- [STATED PROBLEM]: Retype the stretch of the items below that opens with the line containing "family: Plantaginaceae" and closes with the line containing "scientific name: Scopula limboundata", both lines included, without changing anything.
----- THE DATA
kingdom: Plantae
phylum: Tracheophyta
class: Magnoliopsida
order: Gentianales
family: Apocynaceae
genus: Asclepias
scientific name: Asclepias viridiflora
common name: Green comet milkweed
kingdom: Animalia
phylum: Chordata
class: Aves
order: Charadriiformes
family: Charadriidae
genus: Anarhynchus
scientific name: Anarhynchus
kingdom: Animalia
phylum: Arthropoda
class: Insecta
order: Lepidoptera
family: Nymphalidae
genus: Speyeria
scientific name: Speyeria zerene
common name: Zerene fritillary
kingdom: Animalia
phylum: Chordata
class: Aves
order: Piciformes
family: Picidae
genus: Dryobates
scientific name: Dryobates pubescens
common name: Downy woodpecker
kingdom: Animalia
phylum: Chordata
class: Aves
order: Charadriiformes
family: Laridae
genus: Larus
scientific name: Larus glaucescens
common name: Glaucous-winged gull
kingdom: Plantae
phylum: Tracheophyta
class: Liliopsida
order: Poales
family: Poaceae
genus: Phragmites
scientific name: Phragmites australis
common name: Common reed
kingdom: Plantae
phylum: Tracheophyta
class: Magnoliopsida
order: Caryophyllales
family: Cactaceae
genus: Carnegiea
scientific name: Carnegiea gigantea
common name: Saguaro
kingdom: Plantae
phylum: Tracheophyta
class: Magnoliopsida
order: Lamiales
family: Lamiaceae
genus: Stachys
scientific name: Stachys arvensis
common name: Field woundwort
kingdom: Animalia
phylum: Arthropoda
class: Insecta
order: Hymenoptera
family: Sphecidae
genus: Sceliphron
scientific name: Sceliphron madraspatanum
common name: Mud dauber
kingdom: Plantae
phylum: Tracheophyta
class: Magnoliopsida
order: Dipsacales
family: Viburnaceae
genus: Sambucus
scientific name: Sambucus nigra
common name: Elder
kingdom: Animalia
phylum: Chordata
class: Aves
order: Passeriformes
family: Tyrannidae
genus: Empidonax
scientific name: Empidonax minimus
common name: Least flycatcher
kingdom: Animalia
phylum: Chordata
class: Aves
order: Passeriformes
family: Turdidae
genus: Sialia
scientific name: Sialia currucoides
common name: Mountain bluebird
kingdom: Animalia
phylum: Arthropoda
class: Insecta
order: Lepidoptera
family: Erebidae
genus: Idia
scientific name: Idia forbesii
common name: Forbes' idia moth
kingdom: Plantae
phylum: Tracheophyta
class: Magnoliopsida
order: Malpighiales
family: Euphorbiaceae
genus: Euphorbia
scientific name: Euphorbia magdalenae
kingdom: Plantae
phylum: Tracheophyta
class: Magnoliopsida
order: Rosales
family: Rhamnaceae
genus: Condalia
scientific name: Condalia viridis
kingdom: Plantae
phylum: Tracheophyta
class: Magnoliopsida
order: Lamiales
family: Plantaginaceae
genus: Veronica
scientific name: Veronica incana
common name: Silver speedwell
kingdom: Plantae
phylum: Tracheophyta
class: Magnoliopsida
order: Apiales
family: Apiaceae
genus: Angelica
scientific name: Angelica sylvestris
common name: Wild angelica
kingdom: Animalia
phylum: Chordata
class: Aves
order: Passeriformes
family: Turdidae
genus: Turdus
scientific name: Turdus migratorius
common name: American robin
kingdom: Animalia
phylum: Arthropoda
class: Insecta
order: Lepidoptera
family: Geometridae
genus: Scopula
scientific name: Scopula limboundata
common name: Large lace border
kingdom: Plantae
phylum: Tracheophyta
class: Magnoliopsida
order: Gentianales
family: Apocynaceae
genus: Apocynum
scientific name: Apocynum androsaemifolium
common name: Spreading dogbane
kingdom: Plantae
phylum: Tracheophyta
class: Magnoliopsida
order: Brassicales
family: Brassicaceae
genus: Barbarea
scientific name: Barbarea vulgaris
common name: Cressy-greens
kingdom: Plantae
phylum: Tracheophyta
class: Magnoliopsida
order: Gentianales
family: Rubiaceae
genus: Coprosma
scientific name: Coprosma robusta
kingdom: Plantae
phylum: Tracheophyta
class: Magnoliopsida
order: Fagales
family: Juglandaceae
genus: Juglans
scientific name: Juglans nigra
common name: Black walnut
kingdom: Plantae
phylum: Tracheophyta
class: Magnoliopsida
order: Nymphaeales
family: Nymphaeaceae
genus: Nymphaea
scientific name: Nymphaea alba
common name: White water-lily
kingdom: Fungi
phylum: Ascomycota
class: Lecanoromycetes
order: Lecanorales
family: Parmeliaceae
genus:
----------
- [OUTPUT FOR THIS TASK]:
family: Plantaginaceae
genus: Veronica
scientific name: Veronica incana
common name: Silver speedwell
kingdom: Plantae
phylum: Tracheophyta
class: Magnoliopsida
order: Apiales
family: Apiaceae
genus: Angelica
scientific name: Angelica sylvestris
common name: Wild angelica
kingdom: Animalia
phylum: Chordata
class: Aves
order: Passeriformes
family: Turdidae
genus: Turdus
scientific name: Turdus migratorius
common name: American robin
kingdom: Animalia
phylum: Arthropoda
class: Insecta
order: Lepidoptera
family: Geometridae
genus: Scopula
scientific name: Scopula limboundata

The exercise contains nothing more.